Artikel 9 – Slotbepalingen

  • 1. Deze beleidsregels kunnen worden aangehaald als “Beleidsregels (woning)ontruimingen gemeente Waddinxveen 2012”.

  • 2. Deze beleidsregels treden in werking de dag na die van publicatie.

Ondertekening

Waddinxveen, 8 januari 2013

Burgemeester en wethouders van de gemeente Waddinxveen,

de secretaris,

mw. A.B. Blomme

de burgemeester,

drs. H.P.L. Cremers

Toelichting “Beleidsregels (woning)ontruimingen gemeente Waddinxveen 2012”

Algemeen

In artikel 2:10 van de Algemene Plaatselijke Verordening Waddinxveen 2009 (APV) wordt verboden om zonder ontheffing van burgemeester en wethouders de weg of een weggedeelte anders te gebruiken dan overeenkomstig de publieke functie daarvan.
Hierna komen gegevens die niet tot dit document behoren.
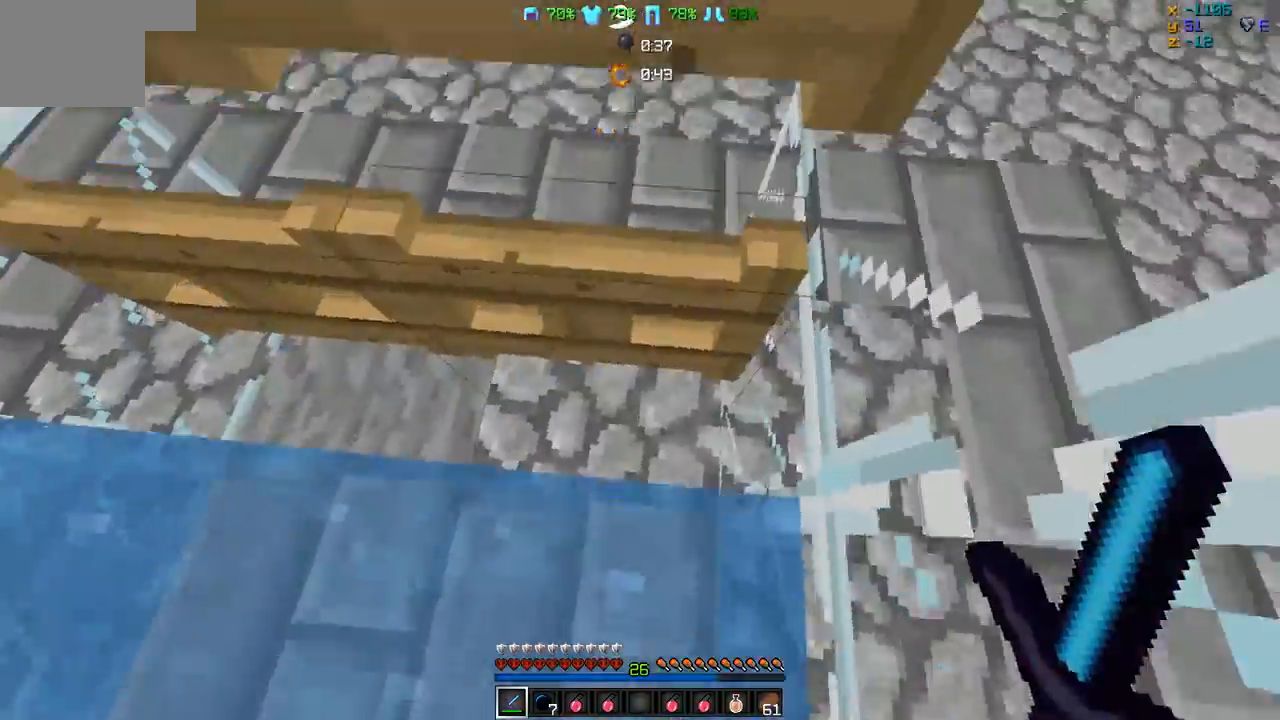
{"keys": ["d"], "events": [[127, "d", "down"], [422, "w", "up"]]}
Bij (woning)ontruimingen komt het veelvuldig voor dat de inboedel door degene die ontruimt op straat word gezet en deze niet door hem of de rechthebbende op de inboedel wordt afgevoerd. Kortom: de op straat gezette inboedel blijft op straat staan en de hierboven vermelde verbodsbepaling wordt geschonden. Al dan niet door toedoen van derden kan dit leiden tot verstoring van de openbare orde en de veiligheid op de weg of tot verstoring van de bruikbaarheid van de weg of het uiterlijk aanzien daarvan. Burgemeester en wethouders willen deze situaties voorkomen.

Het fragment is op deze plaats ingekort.